Leave aside, as Johnson does, the fact that these illegal aliens are volunteers to travel—at Texas’ expense, mind you—to Chicago, and to New York City, Los Angeles, and elsewhere throughout our nation. Nor are they particularly tired, or cold, or hungry, or traumatized—they’re fed before they get on the bus, and they’re fed on the bus, which itself is warm and the seats sleepable.

The larger, overarching, fact is that Johnson and his cronies in those other cities—Progressive-Democrat Mayors Eric Adams, Karen Bass, et al., are actively inviting, calling come one, come all, those illegal aliens into their cities by loudly proclaiming them to be sanctuary for all illegal aliens. Even at that, the numbers of illegal aliens that these sanctuary cities receive over a period of months is what Texas’ (and Arizona’s) border towns—not even cities, many of them—receive in the course of a day or two to a week.

If Johnson and his were serious about their cities’ claimed level of ability to deal with what they have, with the influx of illegals overlaid, they’d take at least a first step and stop being sanctuaries and instead help get the for illegals deported.

Johnson, in particular, seems to have joined the Let’s Go Brandon chorale.

Eric Adams Has Given Away the Left’s Game

New York City’s Progressive-Democrat Mayor Eric Adams says he’s down with raising New Yorker’s already sky high taxes along with firing city employees, including cops—[Asked “where the layoffs would begin,” Adams only repeated, “Everything’s on the table”]—and he’s blaming the Federal government for his budget failures. His statement on that last is the tell-all:

Our insurance policy was the federal government. They’re not paying us[.]

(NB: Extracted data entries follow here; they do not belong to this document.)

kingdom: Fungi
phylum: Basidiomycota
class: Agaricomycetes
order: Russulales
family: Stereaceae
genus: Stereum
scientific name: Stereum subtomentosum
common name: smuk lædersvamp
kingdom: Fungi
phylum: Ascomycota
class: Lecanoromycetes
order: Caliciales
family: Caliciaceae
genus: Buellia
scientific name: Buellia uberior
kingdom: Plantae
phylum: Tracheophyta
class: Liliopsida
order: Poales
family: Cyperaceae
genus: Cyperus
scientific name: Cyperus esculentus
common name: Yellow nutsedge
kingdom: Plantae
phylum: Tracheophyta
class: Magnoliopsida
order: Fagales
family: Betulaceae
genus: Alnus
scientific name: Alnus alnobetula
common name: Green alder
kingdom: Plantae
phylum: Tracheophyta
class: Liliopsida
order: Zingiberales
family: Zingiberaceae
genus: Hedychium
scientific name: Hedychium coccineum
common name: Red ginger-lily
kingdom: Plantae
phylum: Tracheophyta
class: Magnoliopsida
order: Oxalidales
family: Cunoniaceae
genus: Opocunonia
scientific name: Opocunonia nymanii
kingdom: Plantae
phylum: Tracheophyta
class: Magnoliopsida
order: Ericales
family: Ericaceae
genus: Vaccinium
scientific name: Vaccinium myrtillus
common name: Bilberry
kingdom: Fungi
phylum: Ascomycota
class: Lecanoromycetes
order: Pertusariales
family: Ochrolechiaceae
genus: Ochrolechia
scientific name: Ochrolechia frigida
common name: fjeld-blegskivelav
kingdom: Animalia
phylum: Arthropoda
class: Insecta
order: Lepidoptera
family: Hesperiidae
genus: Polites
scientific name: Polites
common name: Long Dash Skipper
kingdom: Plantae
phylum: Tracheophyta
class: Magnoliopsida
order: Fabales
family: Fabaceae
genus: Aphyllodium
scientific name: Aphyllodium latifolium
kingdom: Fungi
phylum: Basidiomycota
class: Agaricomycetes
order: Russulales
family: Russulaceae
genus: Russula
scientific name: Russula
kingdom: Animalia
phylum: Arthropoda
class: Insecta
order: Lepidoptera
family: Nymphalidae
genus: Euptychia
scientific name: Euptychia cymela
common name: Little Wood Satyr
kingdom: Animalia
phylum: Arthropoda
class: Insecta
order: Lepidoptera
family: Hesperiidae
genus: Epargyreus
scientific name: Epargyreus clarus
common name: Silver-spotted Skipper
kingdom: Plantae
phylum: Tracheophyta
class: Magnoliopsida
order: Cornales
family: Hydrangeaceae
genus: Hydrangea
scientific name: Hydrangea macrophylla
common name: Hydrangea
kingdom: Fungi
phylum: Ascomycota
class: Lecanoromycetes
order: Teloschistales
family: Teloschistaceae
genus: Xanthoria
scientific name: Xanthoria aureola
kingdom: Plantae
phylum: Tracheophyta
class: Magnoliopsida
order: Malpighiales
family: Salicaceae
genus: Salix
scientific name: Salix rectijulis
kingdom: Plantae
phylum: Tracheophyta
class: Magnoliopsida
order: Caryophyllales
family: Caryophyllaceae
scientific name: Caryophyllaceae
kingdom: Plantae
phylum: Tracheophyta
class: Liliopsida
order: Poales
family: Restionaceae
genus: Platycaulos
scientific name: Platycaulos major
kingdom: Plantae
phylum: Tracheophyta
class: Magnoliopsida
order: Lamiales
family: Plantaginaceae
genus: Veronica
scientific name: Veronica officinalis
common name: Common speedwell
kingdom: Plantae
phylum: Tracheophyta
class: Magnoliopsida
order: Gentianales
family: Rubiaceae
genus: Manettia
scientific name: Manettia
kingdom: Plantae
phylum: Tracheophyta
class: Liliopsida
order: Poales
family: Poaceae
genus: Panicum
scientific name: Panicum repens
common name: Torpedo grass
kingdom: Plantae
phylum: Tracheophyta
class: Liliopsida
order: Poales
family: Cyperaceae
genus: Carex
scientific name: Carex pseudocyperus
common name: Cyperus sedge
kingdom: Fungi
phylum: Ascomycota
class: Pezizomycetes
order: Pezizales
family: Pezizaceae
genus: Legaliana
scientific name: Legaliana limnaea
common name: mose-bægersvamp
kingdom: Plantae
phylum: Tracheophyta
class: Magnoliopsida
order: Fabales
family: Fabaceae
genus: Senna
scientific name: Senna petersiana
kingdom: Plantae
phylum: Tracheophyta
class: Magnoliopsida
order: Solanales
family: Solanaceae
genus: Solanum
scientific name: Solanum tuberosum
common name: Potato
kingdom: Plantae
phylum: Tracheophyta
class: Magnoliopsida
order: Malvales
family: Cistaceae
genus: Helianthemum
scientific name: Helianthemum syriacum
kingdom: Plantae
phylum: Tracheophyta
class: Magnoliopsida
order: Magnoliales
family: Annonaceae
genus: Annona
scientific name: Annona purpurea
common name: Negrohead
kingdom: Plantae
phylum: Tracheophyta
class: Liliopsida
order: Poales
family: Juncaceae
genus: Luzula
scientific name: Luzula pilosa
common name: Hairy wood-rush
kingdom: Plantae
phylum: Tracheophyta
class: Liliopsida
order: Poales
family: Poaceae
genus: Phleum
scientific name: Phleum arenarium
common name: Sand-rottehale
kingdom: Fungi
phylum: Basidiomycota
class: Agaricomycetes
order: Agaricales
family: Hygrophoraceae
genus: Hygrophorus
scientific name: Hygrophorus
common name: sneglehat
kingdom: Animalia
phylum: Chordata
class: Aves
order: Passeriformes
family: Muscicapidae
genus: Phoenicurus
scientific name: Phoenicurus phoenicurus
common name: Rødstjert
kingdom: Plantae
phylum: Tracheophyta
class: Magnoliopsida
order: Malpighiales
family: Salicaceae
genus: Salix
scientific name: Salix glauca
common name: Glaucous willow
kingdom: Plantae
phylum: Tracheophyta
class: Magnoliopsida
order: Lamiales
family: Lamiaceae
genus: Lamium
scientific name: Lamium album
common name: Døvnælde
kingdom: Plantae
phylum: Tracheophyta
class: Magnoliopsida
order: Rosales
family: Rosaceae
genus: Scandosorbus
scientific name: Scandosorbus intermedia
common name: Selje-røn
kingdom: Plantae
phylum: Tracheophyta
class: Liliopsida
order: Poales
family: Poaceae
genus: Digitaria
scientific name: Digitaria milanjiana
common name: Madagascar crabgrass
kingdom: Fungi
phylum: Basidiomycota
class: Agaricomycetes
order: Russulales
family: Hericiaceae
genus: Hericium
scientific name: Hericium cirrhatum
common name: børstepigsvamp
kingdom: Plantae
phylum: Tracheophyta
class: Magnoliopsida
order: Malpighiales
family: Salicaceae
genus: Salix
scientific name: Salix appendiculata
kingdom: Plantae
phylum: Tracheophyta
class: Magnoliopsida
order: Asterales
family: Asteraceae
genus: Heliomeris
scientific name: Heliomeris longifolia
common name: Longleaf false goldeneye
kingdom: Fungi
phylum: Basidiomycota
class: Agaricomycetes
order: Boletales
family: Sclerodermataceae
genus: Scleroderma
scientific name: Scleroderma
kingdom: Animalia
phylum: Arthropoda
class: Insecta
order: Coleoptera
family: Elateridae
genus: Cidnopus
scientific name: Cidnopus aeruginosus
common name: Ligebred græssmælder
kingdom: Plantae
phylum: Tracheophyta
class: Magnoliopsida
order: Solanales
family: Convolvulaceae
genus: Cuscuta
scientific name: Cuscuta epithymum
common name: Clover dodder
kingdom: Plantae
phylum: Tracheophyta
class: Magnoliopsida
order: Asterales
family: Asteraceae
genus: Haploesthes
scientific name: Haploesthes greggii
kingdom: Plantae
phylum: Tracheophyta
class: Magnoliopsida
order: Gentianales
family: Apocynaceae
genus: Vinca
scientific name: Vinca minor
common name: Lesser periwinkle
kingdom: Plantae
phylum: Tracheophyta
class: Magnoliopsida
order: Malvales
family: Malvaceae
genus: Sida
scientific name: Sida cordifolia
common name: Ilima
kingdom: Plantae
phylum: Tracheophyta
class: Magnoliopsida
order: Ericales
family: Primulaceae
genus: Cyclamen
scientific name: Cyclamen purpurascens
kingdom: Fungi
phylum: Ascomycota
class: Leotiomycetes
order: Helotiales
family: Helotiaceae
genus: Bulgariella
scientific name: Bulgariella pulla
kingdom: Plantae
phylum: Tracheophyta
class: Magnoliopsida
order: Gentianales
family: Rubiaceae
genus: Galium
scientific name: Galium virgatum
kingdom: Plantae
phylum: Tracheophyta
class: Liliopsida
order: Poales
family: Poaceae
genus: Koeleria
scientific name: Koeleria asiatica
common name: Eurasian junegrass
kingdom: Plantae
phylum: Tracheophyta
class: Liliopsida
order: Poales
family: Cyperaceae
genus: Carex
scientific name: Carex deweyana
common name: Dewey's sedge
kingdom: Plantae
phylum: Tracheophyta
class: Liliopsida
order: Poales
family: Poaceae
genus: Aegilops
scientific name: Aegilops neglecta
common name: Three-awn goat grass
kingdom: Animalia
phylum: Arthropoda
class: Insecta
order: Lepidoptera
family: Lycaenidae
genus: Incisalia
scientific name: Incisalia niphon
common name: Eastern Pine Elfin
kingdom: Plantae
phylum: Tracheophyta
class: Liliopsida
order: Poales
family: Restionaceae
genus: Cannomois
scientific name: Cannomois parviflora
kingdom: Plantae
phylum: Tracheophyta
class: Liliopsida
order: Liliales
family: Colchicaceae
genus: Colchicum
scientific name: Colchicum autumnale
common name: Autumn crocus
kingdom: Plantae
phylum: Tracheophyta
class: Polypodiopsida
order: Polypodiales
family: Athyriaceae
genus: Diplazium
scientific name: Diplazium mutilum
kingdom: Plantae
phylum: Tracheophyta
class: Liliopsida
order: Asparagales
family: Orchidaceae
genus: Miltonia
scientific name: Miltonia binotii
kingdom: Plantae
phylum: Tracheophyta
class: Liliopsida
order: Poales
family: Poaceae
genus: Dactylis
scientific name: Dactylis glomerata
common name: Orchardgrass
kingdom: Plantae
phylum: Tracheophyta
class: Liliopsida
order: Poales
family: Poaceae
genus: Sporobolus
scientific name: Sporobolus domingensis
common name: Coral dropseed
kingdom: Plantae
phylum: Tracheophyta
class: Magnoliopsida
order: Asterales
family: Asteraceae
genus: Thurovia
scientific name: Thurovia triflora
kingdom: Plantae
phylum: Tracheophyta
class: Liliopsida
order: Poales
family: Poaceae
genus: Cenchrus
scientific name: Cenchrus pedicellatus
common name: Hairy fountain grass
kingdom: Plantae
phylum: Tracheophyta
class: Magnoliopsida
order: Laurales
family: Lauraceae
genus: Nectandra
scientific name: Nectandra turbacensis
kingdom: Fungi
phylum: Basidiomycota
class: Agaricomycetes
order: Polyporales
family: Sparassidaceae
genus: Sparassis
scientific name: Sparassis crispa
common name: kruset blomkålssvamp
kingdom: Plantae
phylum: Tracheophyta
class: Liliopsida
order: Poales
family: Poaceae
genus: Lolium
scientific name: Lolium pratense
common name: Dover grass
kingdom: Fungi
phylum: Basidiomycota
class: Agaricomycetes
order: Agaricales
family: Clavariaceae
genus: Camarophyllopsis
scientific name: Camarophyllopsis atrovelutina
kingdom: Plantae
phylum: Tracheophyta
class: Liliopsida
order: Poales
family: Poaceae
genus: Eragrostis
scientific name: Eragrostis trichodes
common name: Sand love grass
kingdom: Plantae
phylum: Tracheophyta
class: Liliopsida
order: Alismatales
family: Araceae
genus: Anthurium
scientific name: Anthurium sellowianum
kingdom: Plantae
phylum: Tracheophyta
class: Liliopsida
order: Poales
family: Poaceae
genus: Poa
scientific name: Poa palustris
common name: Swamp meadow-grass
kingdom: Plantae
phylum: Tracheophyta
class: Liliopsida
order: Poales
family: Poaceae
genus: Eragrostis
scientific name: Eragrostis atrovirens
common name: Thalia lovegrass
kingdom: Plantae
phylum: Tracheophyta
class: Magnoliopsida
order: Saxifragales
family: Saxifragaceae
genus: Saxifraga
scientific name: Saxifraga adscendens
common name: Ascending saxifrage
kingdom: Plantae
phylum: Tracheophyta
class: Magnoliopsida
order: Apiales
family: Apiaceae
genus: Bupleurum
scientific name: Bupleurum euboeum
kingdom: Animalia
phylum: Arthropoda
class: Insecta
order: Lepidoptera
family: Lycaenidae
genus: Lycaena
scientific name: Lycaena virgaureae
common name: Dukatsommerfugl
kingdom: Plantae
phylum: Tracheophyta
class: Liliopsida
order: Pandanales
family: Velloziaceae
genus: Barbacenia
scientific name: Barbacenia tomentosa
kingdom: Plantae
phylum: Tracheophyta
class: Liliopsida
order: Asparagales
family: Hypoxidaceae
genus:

It doesn’t get any clearer than this.

Medical Marijuana

Amid the long and still growing controversy and disconnect between States’ handling of marijuana—viz., State level legalization of marijuana sales both for recreational and medicinal purposes—and Federal law maintaining marijuana trafficking as illegal, one aspect of that controversy keeps getting overlooked.

States often rationalize their legalization of marijuana with the claim that medicinal marijuana is good. This overlooks the fact that marijuana has no more medicinal value than does the opium poppy. There is a growing body of anecdotes that indicate that there can be medicinal value from some of the chemicals in marijuana, just as there is established medical value in some of the chemicals, viz., morphine and codeine, in the opium poppy.

There also, though, is a growing body of evidence that uncontrolled use of marijuana is physiologically and mentally damaging to the users as they become increasingly dependent—emotionally as well as physiologically—on the plant’s drugs. Further, chronic use of the plant appears to lead to damage to still-developing brains (which development continues into a person’s mid-twenties) and to slower developing damage to mature brains.

What really needs to happen is research into marijuana to identify the chemicals and combinations of chemicals in marijuana, if any, that do have medicinal value. Once that research has been done, and specific chemicals’/chemical combinations’ medical value established, then marijuana growing should be licensed just as is opium poppy growing for the medicinal value of some of its chemicals. The marijuana chemicals/combinations with medical value then should be marketable as prescription drugs for particular medical uses, just as poppies’ prescription-required drugs, are.